Another official image of people stoically getting on with it after being made homeless.

Elaine Griffiths was a 17 year old girl working as a volunteer with the Civil Defence organisation in Swansea. She remembers one particular incident from the night:

On the night of the 18th February 1941, an Amber alert came over the telephone at our post and we all scattered over our area to open up the shelters and stand at arranged points. At dusk, about tea time, several planes flew over but crossed over the bay and dropped a load of bombs on the Llandarcy Oil Works. The fire was very bright and, on the way back, a bomb was dropped by the German Pilot in our sector. Just one bomb, probably to get rid of it before flying across the Bristol Channel, and to their air fields in France.

The bomb took the whole front of a building in Adelaide Street and when the smoke had cleared away, we could see a man standing on about twelve inches of floor against the back room of the house. He stood near a door with his arms against the wall. We called to him to stay where he was; I thought that was a laughable thing to say, as where was he going?!!!When one is seventeen, one sees life as quite funny!! Although I still do!!

Anyway, I knew his wife should have been with him and I called up to him to ask where she was. He pointed down to the rubble and said “down there, under that lot”. We started to pull away the bricks and shattered wood with our bare hand and soon the rescue unit came and we then stood back for them to dig. After about an hour we found her under a very strong table, not a mark on her, and her first words were “Is my husband alive!?” He had been brought down from the bedroom or what was left of it, and they just hugged one another.

They had not a piece of furniture or clothing of any sort, except a small case with their “papers” in, that being comprised of, birth certificates and policies, insurances, etc. Everyone in those days took their bags or cases to the shelter. They went off to stay with relatives and we never saw them again. But they were just pleased and grateful, that they had each other and were alive.

Read her full account on BBC Peoples War.

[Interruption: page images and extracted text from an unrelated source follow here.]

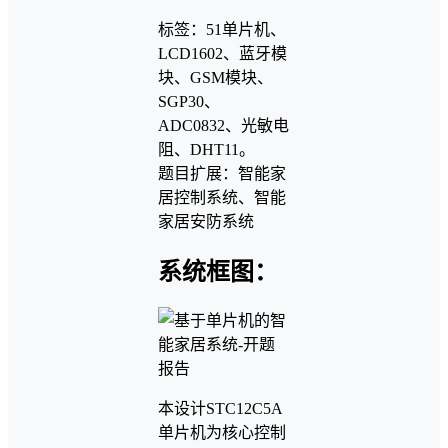
标签：51单片机、
LCD1602、蓝牙模
块、GSM模块、
SGP30、
ADC0832、光敏电
阻、DHT11。
题目扩展：智能家
居控制系统、智能
家居安防系统
系统框图：
本设计STC12C5A
单片机为核心控制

{ 1 comment… read it below or add one }

Steve Richards February 2, 2014 at 8:14 am

My Mum was a 10 year old child who lived in the Sandfields through the Swansea Blitz and told me various stories about those days. It’s really interesting to get another person’s perspective on that terrible time in Swansea’s history. A clear, very personal account which has added to my knowledge. Mum still lives in Morriston.